Under the new model, a screenshot pasted into the agent skips straight to written code. Everything that gets specified gets written. The filter doesn’t disappear — it moves. It moves to review, to testing, to QA, to deployment. That’s where the backlog accumulates now. Hundreds of PRs sit unshipped not because the code isn’t done, but because everything else around the code didn’t get cheaper at the same rate.

This is the work that’s left for humans, and it’s not less important than what came before. It’s arguably more important. Owning the review, owning the QA, owning the delivery — that’s where the leverage is now.

Big teams are aircraft carriers. Small teams with agents are speedboats. Both have their place, but the bet for most of what gets built today is on speedboats.

What Agentic Engineering actually means

Three principles, distilled:

Build the guardrails first. Before any feature work, set up the CI loop, the static types, the linters, the architectural tests, the behavioral tests. It’s slower on day one. It’s the only reason the project survives to day thirty.

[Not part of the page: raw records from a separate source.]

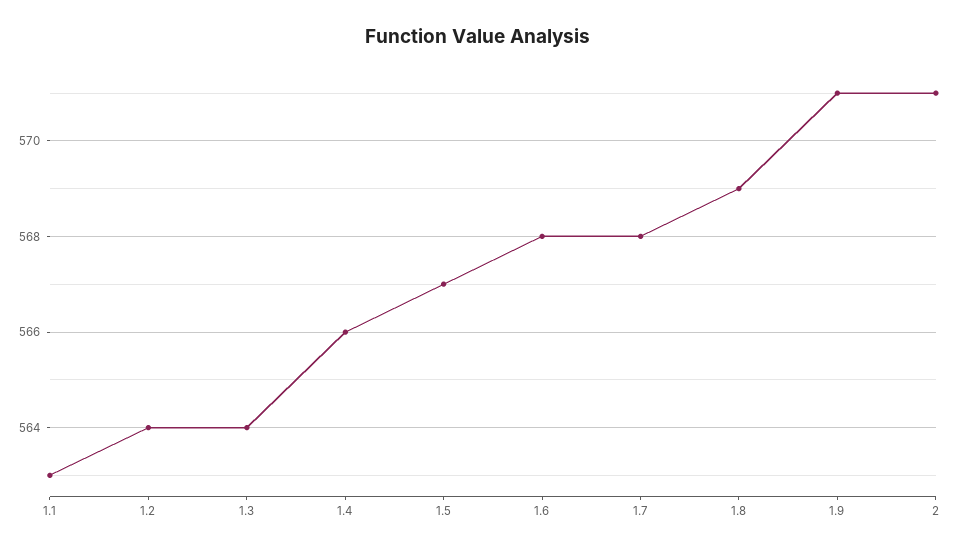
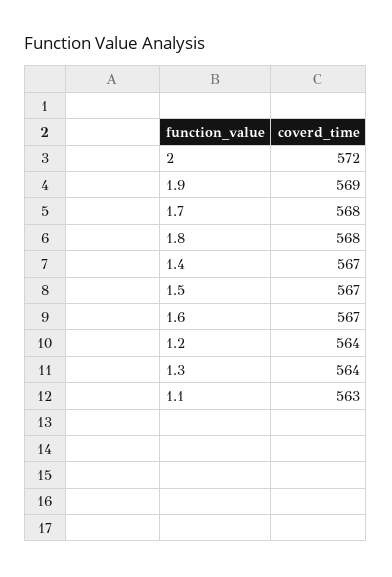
1.4: 566 -> 567
1.6: 568 -> 567
1.8: 569 -> 568
1.9: 571 -> 569
2: 571 -> 572

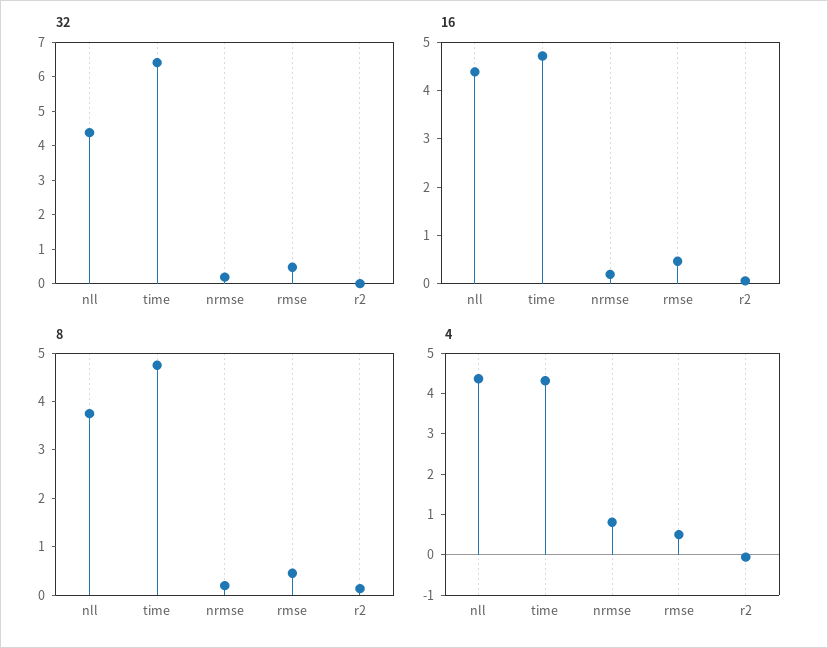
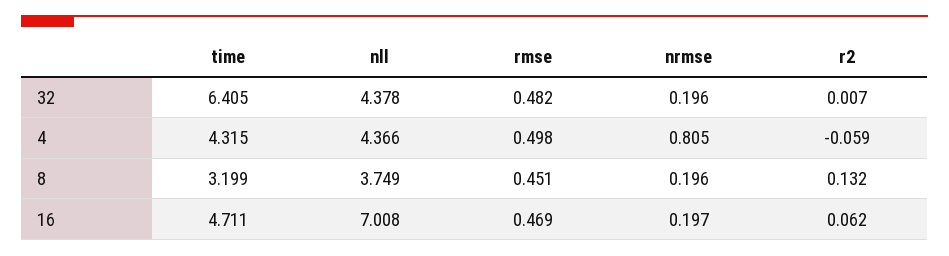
16, nll: 4.4 -> 7.008
8, time: 4.8 -> 3.199

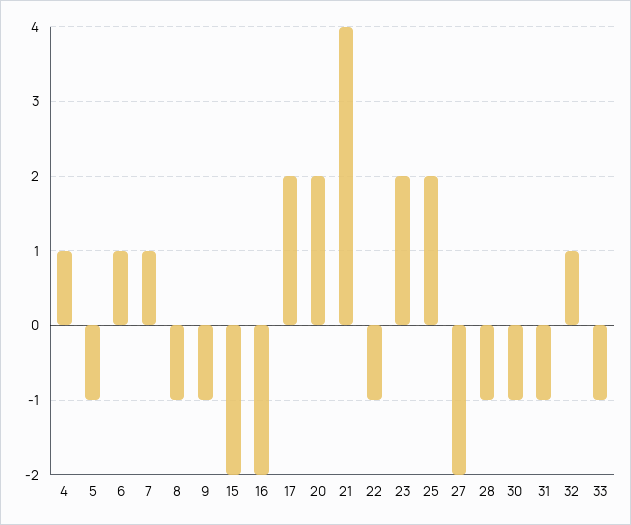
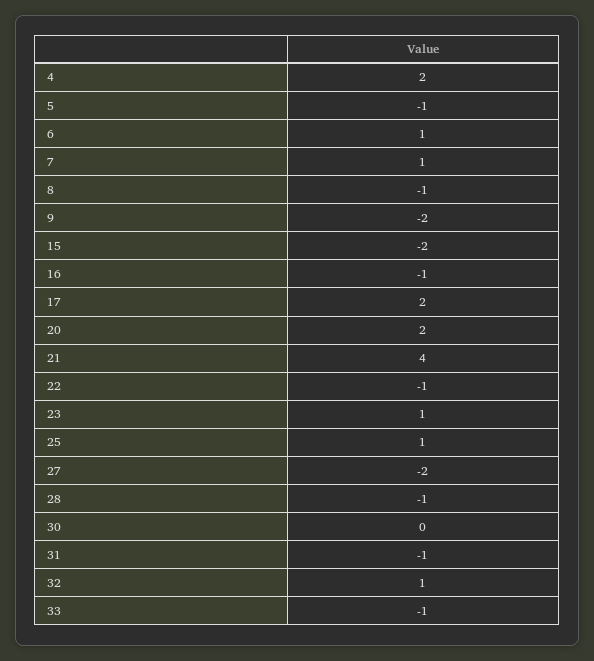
4: 1 -> 2
9: -1 -> -2
16: -2 -> -1
23: 2 -> 1
25: 2 -> 1
30: -1 -> 0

Write the spec before the code. Not a document for stakeholders — a document for the agent. Be precise. Be unambiguous. Be explicit about edge cases. Let the AI help write it; that’s literally what it’s good at.

Shift the team’s role. Stop thinking of developers as the people writing code. Start thinking of them as the people owning the process — requirements, architecture, review, delivery. The agent handles tasks. Humans make decisions.

Coding is cheap. Software is not. The gap between those two is where the real work happens — and it’s also where the real value is going to live for the next decade.